Exclude the pictures, then repeat exactly each line from the one containing "Копирование материалов позволено только с" to the final line of the records that follow.
※
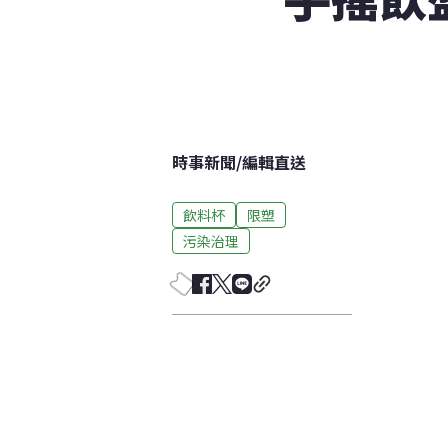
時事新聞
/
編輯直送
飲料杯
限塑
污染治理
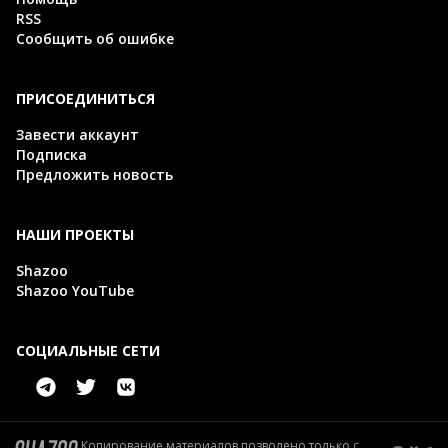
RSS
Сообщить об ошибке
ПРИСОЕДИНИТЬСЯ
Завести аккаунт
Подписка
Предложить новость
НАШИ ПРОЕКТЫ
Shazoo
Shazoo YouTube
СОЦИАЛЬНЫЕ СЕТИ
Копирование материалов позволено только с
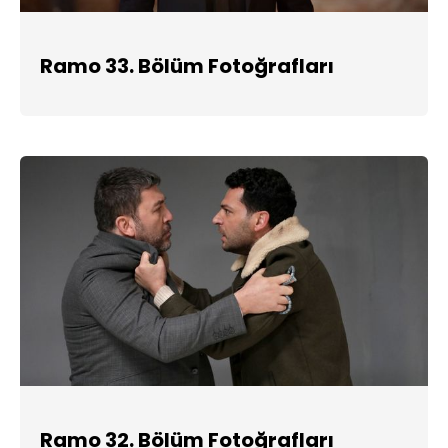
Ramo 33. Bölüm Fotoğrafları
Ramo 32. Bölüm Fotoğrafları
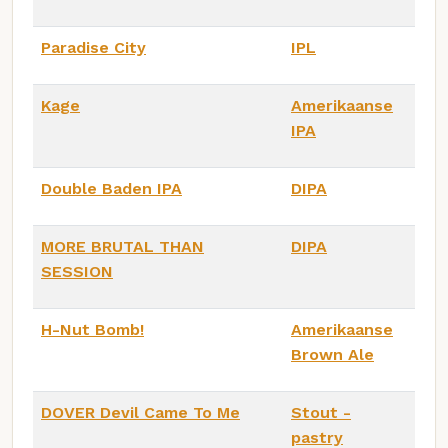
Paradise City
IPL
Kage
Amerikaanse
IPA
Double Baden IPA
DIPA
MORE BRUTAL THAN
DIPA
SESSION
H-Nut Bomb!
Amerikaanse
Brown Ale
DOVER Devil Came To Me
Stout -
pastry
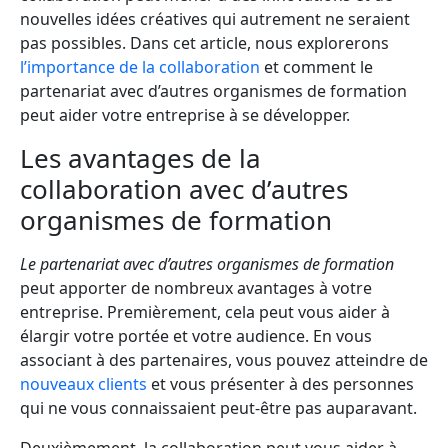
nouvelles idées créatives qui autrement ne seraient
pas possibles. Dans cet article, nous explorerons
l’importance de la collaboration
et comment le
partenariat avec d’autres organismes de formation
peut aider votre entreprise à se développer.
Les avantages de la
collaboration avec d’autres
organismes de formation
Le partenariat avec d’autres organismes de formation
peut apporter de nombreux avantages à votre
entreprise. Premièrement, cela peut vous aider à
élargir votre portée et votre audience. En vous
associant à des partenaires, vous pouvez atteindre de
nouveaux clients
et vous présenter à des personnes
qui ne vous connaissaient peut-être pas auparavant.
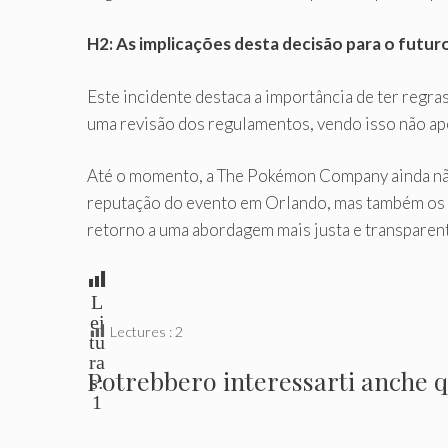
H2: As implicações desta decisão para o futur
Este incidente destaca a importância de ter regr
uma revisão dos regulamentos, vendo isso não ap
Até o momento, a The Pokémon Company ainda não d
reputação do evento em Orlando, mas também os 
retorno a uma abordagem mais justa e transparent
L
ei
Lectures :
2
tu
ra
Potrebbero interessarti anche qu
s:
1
※
**The answer**.
Копирование материалов позволено только с
Ramo 33. Bölüm Fotoğrafları
Ramo 32. Bölüm Fotoğrafları
Paradise City
IPL
Kage
Amerikaanse
IPA
Double Baden IPA
DIPA
MORE BRUTAL THAN
DIPA
SESSION
H-Nut Bomb!
Amerikaanse
Brown Ale
DOVER Devil Came To Me
Stout -
pastry
nouvelles idées créatives qui autrement ne seraient
pas possibles. Dans cet article, nous explorerons
l’importance de la collaboration
et comment le
partenariat avec d’autres organismes de formation
peut aider votre entreprise à se développer.
Les avantages de la
collaboration avec d’autres
organismes de formation
Le partenariat avec d’autres organismes de formation
peut apporter de nombreux avantages à votre
entreprise. Premièrement, cela peut vous aider à
élargir votre portée et votre audience. En vous
associant à des partenaires, vous pouvez atteindre de
nouveaux clients
et vous présenter à des personnes
qui ne vous connaissaient peut-être pas auparavant.
H2: As implicações desta decisão para o futur
Este incidente destaca a importância de ter regr
uma revisão dos regulamentos, vendo isso não ap
Até o momento, a The Pokémon Company ainda não d
reputação do evento em Orlando, mas também os 
retorno a uma abordagem mais justa e transparent
L
ei
Lectures :
2
tu
ra
Potrebbero interessarti anche qu
s:
1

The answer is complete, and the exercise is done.